A Brief History of Cable Cars in San Francisco

Picture of Justine McGrath
Updated: 30 April 2017

The majestic Golden Gate Bridge, barking sea lions at Pier 39, and the gray fog rolling over the coastline are a few iconic images of San Francisco. But perhaps there is no symbol quite as synonymous with the city as the cable car. It’s easy to look at the cable car and see a touristy gimmick, but in fact, the famed mode of transportation has a deep-rooted history that’s as fascinating as the colorful murals that line Haight-Ashbury.

San Francisco cable cars trace their roots all the way back to 1873. The cable car system in San Francisco can be credited in large part to Andrew S. Hallidie, an engineer, originally hailing from Scotland, who promptly saw the need for better transportation options in the City by the Bay. Supposedly, Hallidie witnessed a horse-drawn buggy struggling to pull an enormous load up one of the city’s famed hills. It was then that the idea for the cable car struck him.
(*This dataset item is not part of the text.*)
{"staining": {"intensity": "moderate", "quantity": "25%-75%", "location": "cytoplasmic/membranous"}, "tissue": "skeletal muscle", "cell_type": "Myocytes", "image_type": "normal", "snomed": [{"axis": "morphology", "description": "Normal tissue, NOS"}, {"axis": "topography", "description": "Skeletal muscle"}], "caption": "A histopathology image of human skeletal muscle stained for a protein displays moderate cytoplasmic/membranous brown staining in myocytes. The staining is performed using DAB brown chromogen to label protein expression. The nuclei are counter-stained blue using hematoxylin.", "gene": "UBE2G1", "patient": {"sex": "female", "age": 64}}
Previously, Andrew S. Hallidie had worked primarily in mining. Using his experience from the mining industry, he looked toward the conveyor belt technology often used in mines. This technology would serve as the basic framework for the cable car pulley system—a closed loop of cable that could run throughout the city to help pull small cars along a track.

Hallidie’s initial cable car project, the Clay Street Railway, welcomed its first passenger in 1873. It didn’t take long for residents and visitors of the city to fall in love with the new, efficient means of transportation, and cable cars soon spread throughout the city. By the time the devastating earthquake of 1906 rolled around, cable cars were still in use; however, the natural disaster destroyed several lines. Competing companies such as United Railroads stepped in during this time and converted a portion of the city to streetcar services.
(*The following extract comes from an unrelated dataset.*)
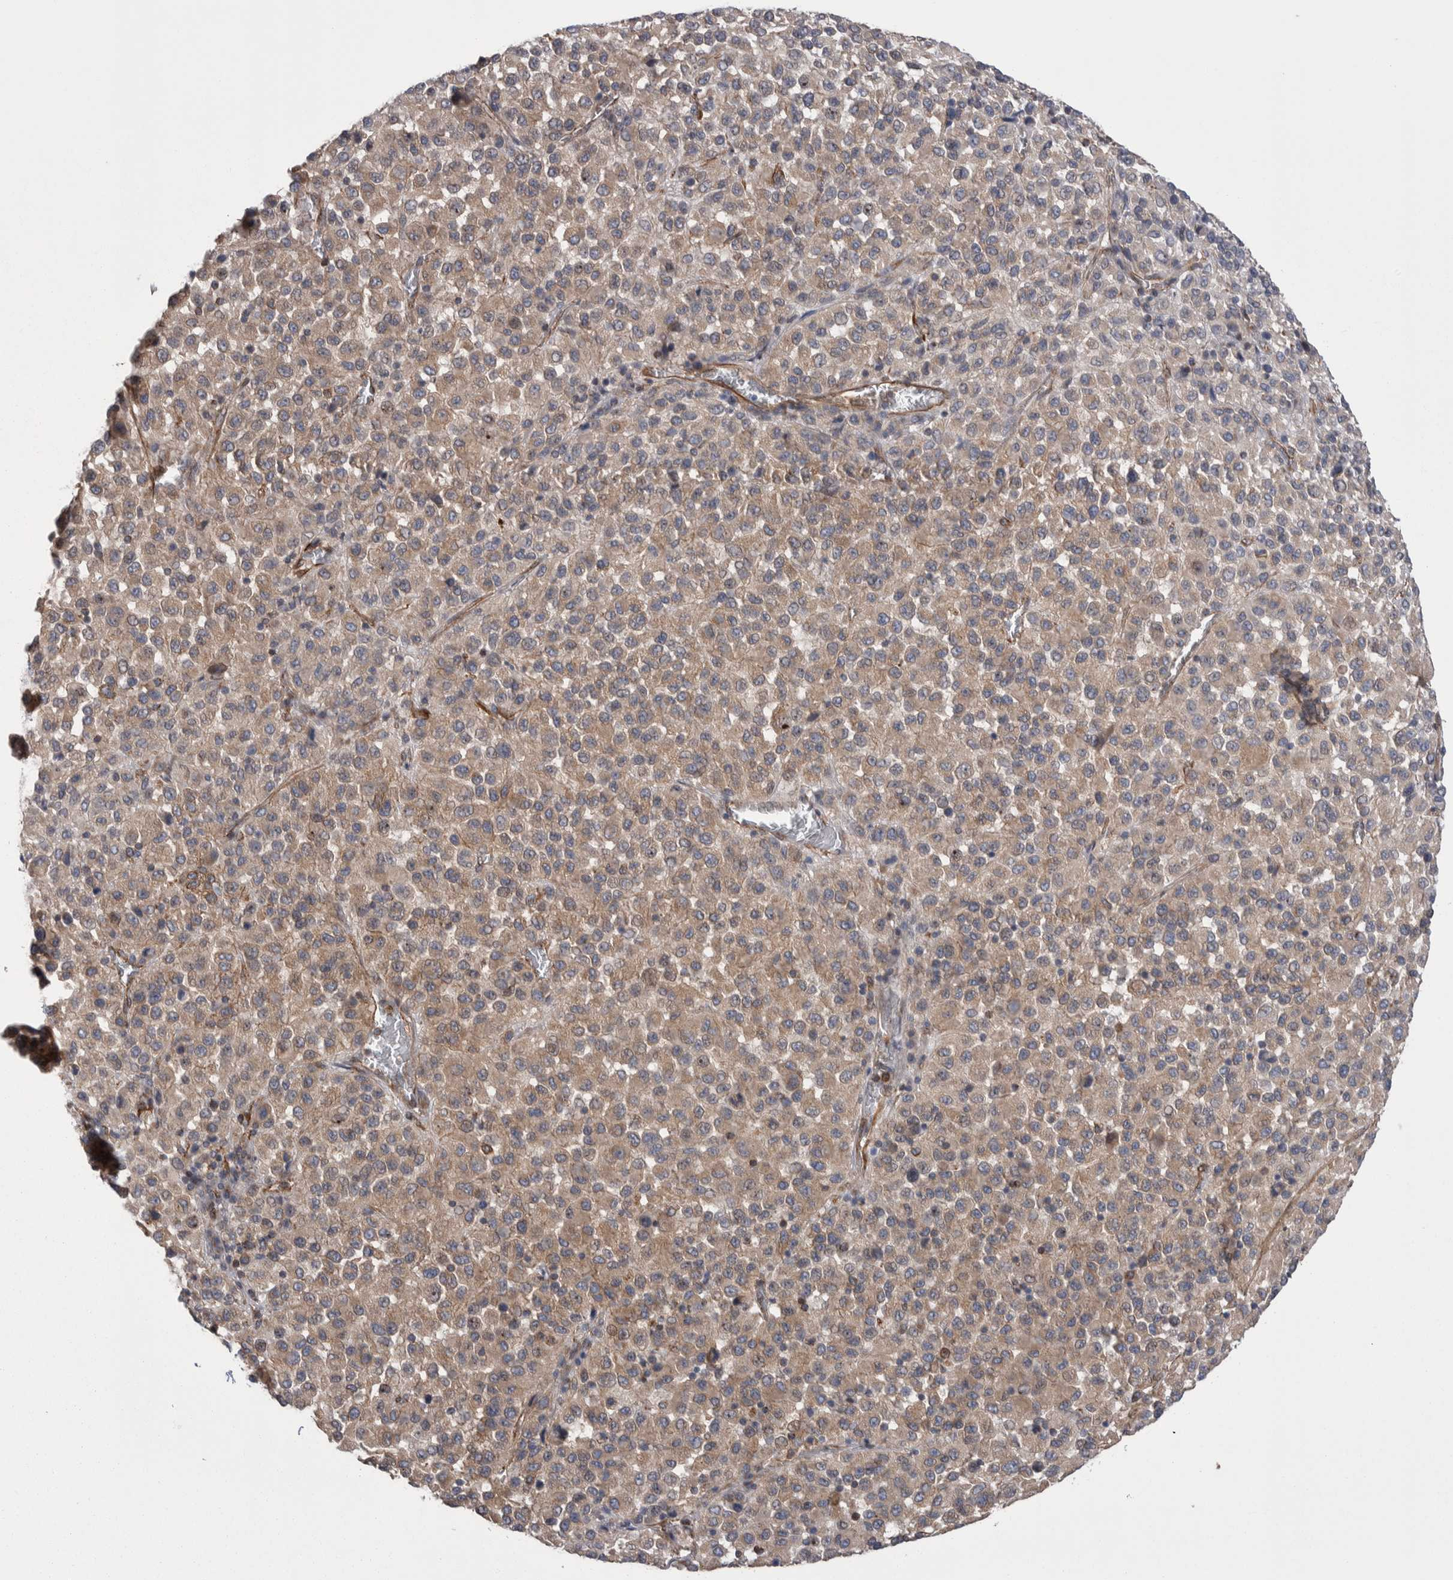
{"staining": {"intensity": "moderate", "quantity": "25%-75%", "location": "cytoplasmic/membranous"}, "tissue": "melanoma", "cell_type": "Tumor cells", "image_type": "cancer", "snomed": [{"axis": "morphology", "description": "Malignant melanoma, Metastatic site"}, {"axis": "topography", "description": "Lung"}], "caption": "Protein analysis of melanoma tissue shows moderate cytoplasmic/membranous expression in approximately 25%-75% of tumor cells.", "gene": "KIF12", "patient": {"sex": "male", "age": 64}}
As the city began to rebuild, people started to question whether the cable cars were necessary anymore. Cars were becoming more popular and acceptable to the masses, after all. However, the city banned together to preserve the cable cars, and visitors to the city can still ride them today.

In 1964, the city’s cable cars were named a National Historic Landmark, locking in their importance and connection to the city. Due to this preservation and recognition, it looks as though San Francisco’s cable cars will be around for quite some time for future generations to enjoy.